Un groupe d'étudiants, des écoles professionnelles de comptabilité et d'économie de l'Université privée de la jungle péruvienne UPS, a récemment visité le "Paradise" Experimental Finca, et a cherché à compléter le contenu théorique-pratique discuté dans lors de la visite d'une entreprise dédiée au reboisement avec des espèces forestières menacées.

Au cours de la visite, et après une conversation avec le chercheur en intelligence végétale, Enrique Lorente, une visite du parc forestier a été faite, où ils ont pu voir des plantations d'acajou, de cèdre, de bois de rose, de ballina, de shihuahuaco, en plus des pépinières forestières où ils étaient des dizaines de milliers de graines d'acajou, de cèdre, de bois de rose et d'autres espèces, qui font partie du million d'arbres de haute valeur économique et écologique qui sont plantés dans notre région, germent.

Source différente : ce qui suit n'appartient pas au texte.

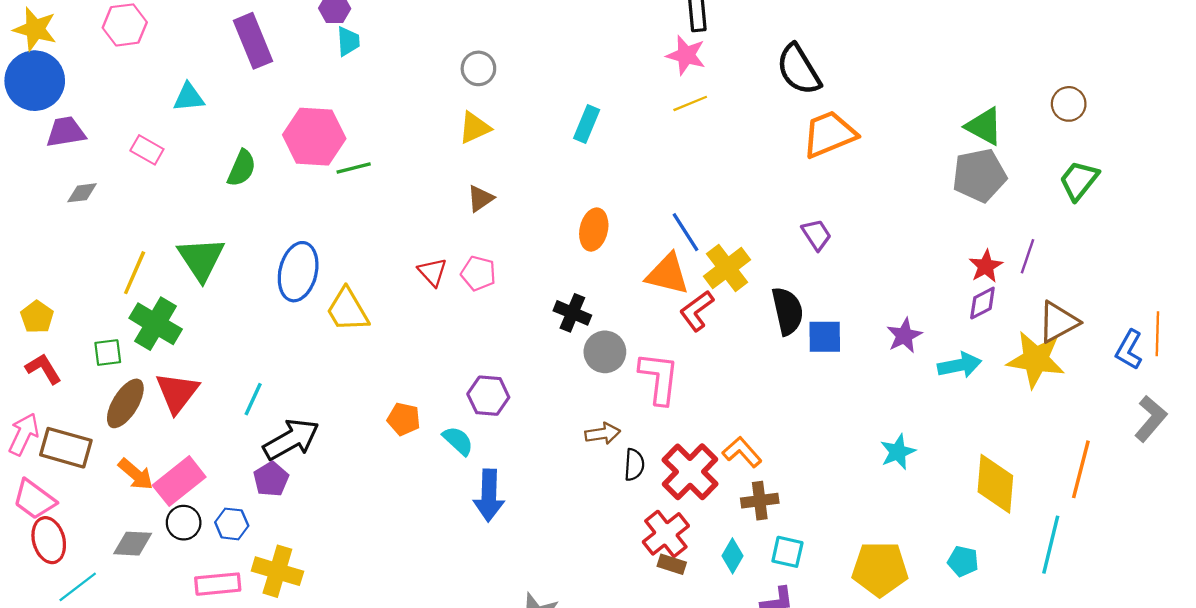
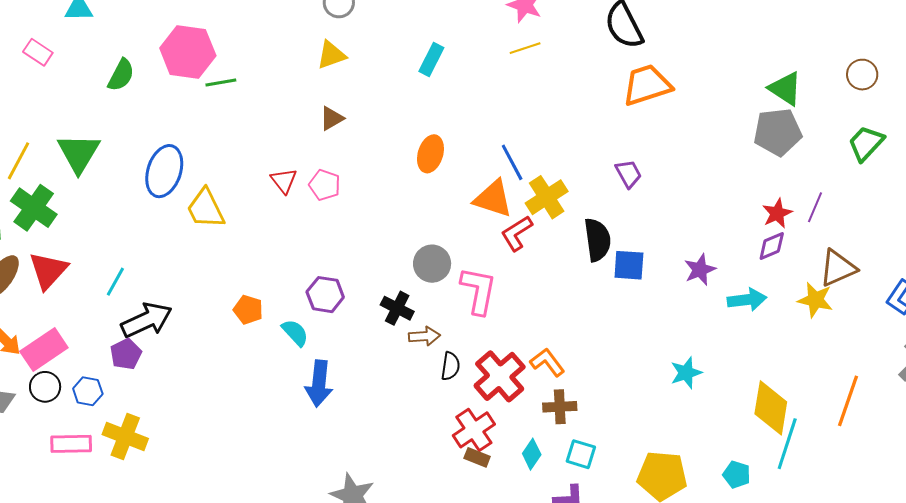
black cross: (572, 313) -> (397, 308), moved
yellow star: (1036, 359) -> (815, 300), size x0.7
cyan line: (1051, 545) -> (787, 444), moved

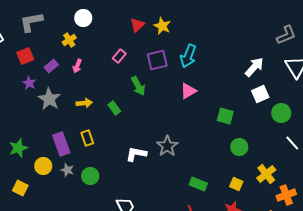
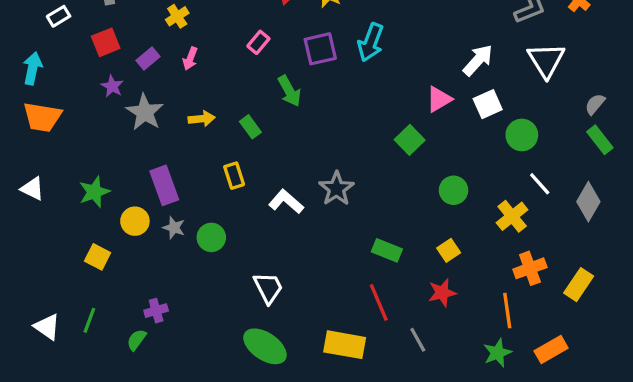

Pour le professeur Oscar Lozano, la sortie a été bénéfique parce que pour les étudiants de vivre ce genre d'expériences est quelque peu enrichissante et motivante car ils voient le grand potentiel économique que Loreto a avec le reboisement avec les espèces indigènes amazoniennes. « Je pense que ce type d'activité est un très bon complément qui pourrait être appliqué dans les différentes matières du modèle d'enseignement traditionnel des universités », a-t-il ajouté.

En ce sens, les étudiants s'entendent pour dire que la connaissance de ces expériences est nécessaire pour le développement professionnel et personnel. "Cela nous permet de connaître une entreprise avec un énorme potentiel de développement en tant que région, changer radicalement notre perception de la productivité de nos terres, qui a été dit chaque fois qu'ils étaient inutiles"

Enrique Lorente, est clair que nous pouvons devenir une puissance forestière, il considère donc qu'il est très important de partager vos expériences avec les étudiants qui dans quelques années feront leur entrée sur le marché du travail, où la demande de travail est presque nulle, causé taux alarmants de chômage et de travail informel. Face à cette situation, l'agroforestation est présentée comme une alternative de développement très rentable, qui peut générer des centaines de milliers d'emplois, comme c'est le cas au Brésil, où travaillent 4 millions de personnes.

Enrique Lorente a souligné que le développement forestier devrait se faire avec des espèces indigènes de l'Amazonie, et ne pas introduire des espèces exotiques telles que le pin et l'eucalyptus qui causent la dégradation des sols, les sécheresses et les incendies de forêt. « Nos espèces forestières sont très demandées à l'échelle internationale. Le reboisement nous permettra d'obtenir du bois certifié de haute qualité, de cette menara nous serons de grands exportateurs, sans avoir besoin de couper les forêts primaires, d'où viennent des centaines de milliers de mètres cubes de bois illégal, qui viennent il est ensuite légalisé avec de faux documents. La déforestation doit cesser, l'Amazonie n'est pas un entrepôt en bois, si nous voulons du bois, nous devons le produire », a-t-il conclu.